A silence falls until Suzy breaks it the way only Suzy can. “Let’s talk about my birthday then. About the big event in three short weeks.”
“Remind me, do you want a male or a female stripper?” Hunter jokes.
“Everything’s arranged,” I say. “There’s nothing for you to worry your almost-fifty-year-old pretty little head about.”
“Thank you.” Suzy smiles. “Can we talk about my present, then?”
“I thought us organizing the party was the present?” Hunter pretends to be offended, although Bobby is making Suzy an engraved rocking chair for her porch, where she loves to sit and strike up a conversation with anyone who walks by.
“Yes, and I’m very grateful, but…” She looks me straight in the eye. “Now that you’re no longer so busy falling in love, I’d like for you to finally join my support group.
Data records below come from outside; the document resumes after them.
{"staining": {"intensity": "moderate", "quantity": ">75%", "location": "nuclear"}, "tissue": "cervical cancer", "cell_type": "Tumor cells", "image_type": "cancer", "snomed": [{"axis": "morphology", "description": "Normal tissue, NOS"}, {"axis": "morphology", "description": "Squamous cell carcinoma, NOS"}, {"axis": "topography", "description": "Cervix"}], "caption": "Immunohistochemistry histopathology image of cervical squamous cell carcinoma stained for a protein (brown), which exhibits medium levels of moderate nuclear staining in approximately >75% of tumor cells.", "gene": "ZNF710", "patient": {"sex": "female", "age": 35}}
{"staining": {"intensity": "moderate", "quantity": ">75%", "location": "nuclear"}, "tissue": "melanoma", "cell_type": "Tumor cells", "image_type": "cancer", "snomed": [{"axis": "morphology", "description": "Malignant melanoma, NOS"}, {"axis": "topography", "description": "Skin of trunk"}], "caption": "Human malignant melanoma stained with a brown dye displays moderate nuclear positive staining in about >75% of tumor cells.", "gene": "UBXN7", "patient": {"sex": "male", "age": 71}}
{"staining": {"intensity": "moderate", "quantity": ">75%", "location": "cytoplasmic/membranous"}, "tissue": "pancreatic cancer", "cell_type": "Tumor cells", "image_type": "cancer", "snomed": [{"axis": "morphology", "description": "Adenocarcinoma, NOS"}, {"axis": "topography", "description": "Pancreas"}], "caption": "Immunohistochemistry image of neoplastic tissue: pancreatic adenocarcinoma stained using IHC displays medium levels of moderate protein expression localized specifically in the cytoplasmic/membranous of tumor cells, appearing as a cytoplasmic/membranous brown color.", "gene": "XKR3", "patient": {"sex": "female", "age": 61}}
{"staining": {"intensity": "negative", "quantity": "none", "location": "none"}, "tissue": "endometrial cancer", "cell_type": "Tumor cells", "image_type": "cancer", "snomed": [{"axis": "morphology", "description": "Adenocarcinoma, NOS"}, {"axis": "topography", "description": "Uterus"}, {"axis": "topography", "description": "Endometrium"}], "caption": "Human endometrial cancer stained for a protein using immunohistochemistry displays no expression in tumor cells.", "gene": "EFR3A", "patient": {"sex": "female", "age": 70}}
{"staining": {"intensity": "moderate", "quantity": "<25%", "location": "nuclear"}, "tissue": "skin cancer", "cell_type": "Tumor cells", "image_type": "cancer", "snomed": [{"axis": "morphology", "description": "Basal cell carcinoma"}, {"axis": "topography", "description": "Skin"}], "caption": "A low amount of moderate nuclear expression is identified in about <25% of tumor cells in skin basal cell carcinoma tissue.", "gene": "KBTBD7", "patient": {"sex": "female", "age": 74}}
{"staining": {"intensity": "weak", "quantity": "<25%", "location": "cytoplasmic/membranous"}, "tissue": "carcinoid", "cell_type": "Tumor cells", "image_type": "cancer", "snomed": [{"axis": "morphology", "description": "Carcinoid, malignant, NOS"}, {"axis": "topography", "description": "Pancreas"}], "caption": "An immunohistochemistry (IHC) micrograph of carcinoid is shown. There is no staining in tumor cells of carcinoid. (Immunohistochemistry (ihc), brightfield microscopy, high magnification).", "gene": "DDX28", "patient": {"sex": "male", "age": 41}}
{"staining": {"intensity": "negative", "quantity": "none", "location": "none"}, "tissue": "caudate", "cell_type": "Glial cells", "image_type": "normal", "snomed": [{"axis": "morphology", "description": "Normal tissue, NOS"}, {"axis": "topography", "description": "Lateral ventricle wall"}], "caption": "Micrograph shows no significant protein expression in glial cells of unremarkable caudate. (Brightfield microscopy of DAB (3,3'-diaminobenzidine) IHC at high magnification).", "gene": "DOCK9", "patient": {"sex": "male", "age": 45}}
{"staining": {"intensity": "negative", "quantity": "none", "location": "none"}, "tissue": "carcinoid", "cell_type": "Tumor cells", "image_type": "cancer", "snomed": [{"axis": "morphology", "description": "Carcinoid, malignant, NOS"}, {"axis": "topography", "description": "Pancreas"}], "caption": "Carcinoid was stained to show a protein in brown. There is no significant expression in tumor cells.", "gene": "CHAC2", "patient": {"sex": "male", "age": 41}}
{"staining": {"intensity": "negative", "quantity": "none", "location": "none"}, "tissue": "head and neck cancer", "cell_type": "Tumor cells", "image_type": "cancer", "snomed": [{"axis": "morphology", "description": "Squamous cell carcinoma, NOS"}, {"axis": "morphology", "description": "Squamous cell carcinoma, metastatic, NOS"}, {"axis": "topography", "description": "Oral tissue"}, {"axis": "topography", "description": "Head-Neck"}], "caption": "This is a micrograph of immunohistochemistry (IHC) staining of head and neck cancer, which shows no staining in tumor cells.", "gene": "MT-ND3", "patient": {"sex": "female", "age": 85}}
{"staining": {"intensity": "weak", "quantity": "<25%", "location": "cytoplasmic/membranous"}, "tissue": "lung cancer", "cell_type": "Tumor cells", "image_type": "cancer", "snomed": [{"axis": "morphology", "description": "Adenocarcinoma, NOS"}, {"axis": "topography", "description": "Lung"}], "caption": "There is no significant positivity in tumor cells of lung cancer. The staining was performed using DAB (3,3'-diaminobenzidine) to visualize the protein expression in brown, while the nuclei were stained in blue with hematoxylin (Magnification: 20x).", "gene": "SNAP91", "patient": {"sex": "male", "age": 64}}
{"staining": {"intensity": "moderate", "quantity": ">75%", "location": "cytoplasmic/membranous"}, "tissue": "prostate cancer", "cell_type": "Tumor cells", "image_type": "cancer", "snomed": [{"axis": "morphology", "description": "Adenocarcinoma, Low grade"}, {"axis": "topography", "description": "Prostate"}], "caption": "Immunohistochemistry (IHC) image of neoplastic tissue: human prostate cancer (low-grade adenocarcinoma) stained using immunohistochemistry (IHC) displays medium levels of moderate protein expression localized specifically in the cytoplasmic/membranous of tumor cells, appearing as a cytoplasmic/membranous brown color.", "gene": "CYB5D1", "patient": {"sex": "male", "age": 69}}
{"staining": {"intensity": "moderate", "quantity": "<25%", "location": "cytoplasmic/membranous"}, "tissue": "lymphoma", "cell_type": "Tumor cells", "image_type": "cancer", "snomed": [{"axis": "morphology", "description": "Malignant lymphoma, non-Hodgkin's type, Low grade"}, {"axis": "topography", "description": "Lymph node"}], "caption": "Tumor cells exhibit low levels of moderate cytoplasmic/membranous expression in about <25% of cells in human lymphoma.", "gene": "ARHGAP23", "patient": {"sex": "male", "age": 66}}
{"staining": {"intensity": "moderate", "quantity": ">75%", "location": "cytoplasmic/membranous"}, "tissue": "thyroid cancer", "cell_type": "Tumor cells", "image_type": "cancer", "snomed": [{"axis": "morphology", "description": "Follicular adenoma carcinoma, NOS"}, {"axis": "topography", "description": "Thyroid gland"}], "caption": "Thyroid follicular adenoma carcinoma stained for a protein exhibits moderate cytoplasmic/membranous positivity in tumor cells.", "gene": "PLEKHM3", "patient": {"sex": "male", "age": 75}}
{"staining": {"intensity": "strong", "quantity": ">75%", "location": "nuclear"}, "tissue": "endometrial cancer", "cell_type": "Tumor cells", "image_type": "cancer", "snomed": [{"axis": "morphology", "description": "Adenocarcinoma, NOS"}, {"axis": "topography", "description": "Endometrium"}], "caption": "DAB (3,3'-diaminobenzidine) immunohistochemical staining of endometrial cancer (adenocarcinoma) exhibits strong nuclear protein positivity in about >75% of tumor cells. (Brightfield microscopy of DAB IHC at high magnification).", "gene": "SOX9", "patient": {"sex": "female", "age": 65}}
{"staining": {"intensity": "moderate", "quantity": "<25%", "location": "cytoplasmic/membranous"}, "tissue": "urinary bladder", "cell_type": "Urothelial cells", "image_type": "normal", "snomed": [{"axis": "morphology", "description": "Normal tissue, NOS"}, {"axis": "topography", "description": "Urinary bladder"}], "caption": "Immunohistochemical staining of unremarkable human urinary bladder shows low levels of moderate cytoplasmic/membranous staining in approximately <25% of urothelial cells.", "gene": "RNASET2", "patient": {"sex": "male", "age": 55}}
It’s not like you’d have to go far.”
Being with Estelle has, at the very least, opened my eyes to how my menopause affects others, so I don’t immediately dismiss Suzy’s idea. The only reason I was horrible to her was because my hormones were in disarray. She was nothing but incredibly kind and empathetic throughout.
“Do it for your fifty-year-old friend, please?” Suzy bats her lashes. “I wouldn’t ask if I didn’t think it could really help. Especially now.”
“Okay,” I agree, because I have to fill up the emptiness Estelle has left. The hours of free time I perfectly knew what to do with before I met her, but have now become a wasteland of loneliness and longing. Because we might both have acted unreasonably, it didn’t make the love I have for her magically disappear.